- _Excerpt provided_:
-------

You can use group_by
to group the foos
array by :key
. However I would first downcase
the :key
value, since you want 'Bar'
and 'bar'
to end up in the same group.
# We first need to unify the keys of the hashes before we can start
# grouping. 'Bar' != 'bar' so they would be split up in two separate
# groups. Judging from the output you don't want this.
foos.each { |foo| foo[:key].downcase! }
# Now that all keys are downcased we can group based upon the value of
# the :key key.
grouped_foos = foos.group_by { |foo| foo[:key] }
# Now we need to map over the resulting hash and create a single result
# for each group.
grouped_foos.transform_values! do |foos|
# First I'll transform the structure of `foos`, from:
#
# [{a: 1, b: 2}, {a: 3, b: 4}]
#
# into:
#
# [[:a, 1], [:b, 2], [:a, 3], [:b, 4]]
#
tmp = foos.flat_map(&:to_a)
# Then I'll group the above structure based upon the first value in
# each array, simultaneously removing the first element. Resulting in:
#
# {a: [[1], [3]], b: [[2], [4]]}
#
tmp = tmp.group_by(&:shift)
# We now need to flatten the values by one level. Resulting in:
#
# {a: [1, 3], b: [2, 4]}
#
tmp.transform_values! { |values| values.flatten(1) }
# The next step is remove duplicate values. We currently have:
#
# {key: ['foo', 'foo'], value: [1, 1], revenue: [2, 4]}
#
# whereas we want:
#
# {key: ['foo'], value: [1], revenue: [2, 4]}
#
tmp.transform_values!(&:uniq)

-------

- _Information supplied_:
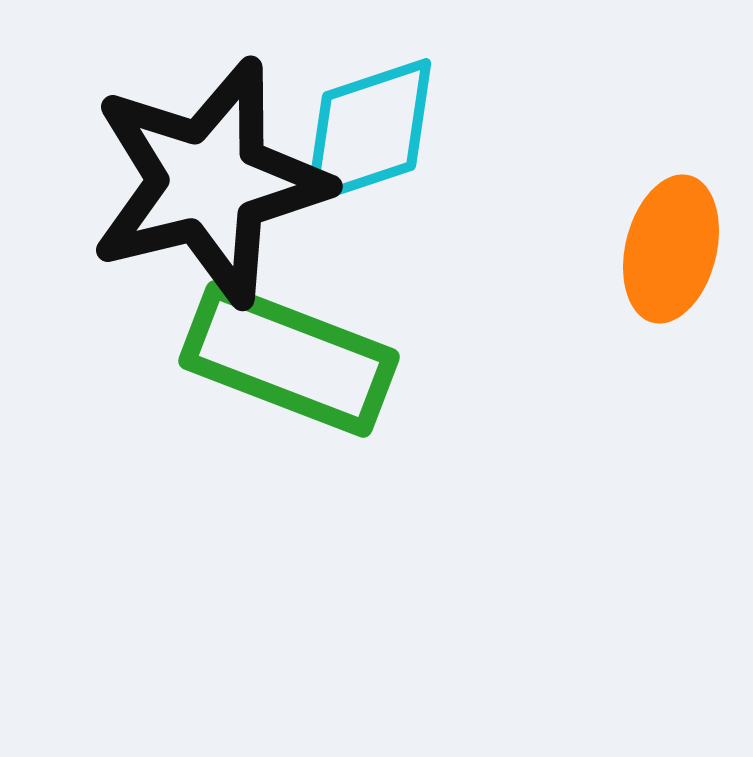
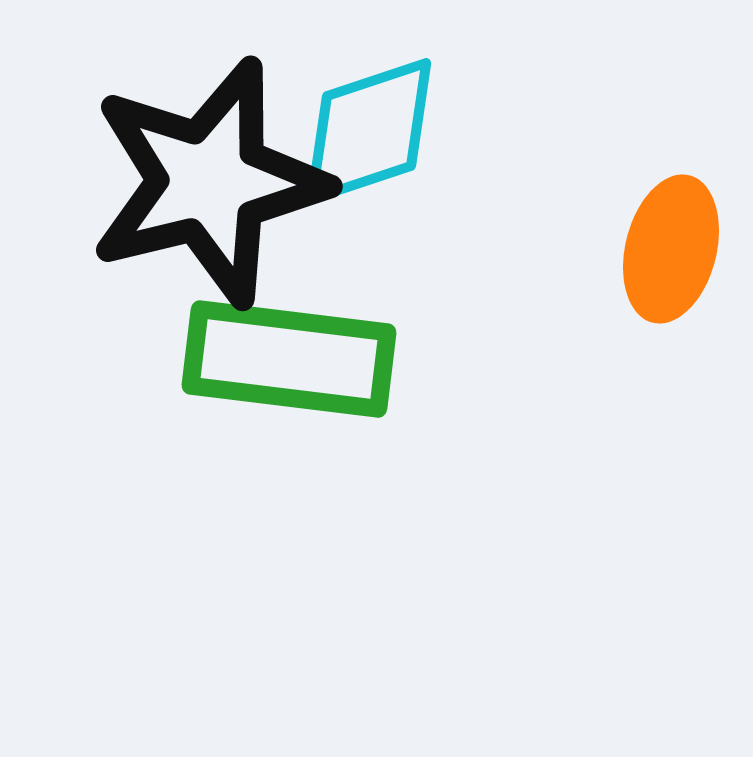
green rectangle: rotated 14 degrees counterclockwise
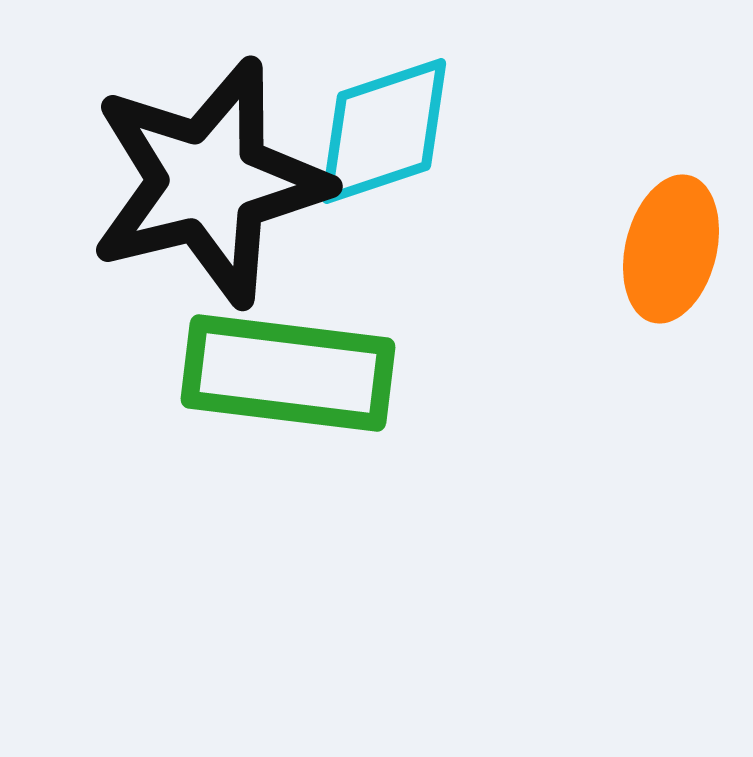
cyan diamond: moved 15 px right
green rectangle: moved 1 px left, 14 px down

-------

- _Goal 1_: Copy the group_by explanation from "grouped_foos = foos.group_by" to "tmp = foos.flat_map(&:to_a)".
- _Goal 2_: Decide whether each statement agrees with the group_by explanation, and support each yes or no with the words from it that settle the matter: (a) the :key values are downcased before the grouping takes place; (b) the values are flattened by two levels; (c) duplicate values are removed with uniq.

- _Exercise solution 1_:
grouped_foos = foos.group_by { |foo| foo[:key] }
# Now we need to map over the resulting hash and create a single result
# for each group.
grouped_foos.transform_values! do |foos|
# First I'll transform the structure of `foos`, from:
#
# [{a: 1, b: 2}, {a: 3, b: 4}]
#
# into:
#
# [[:a, 1], [:b, 2], [:a, 3], [:b, 4]]
#
tmp = foos.flat_map(&:to_a)

- _Exercise solution 2_:
(a) Yes: "Now that all keys are downcased we can group based upon the value of"
(b) No: "We now need to flatten the values by one level."
(c) Yes: "tmp.transform_values!(&:uniq)"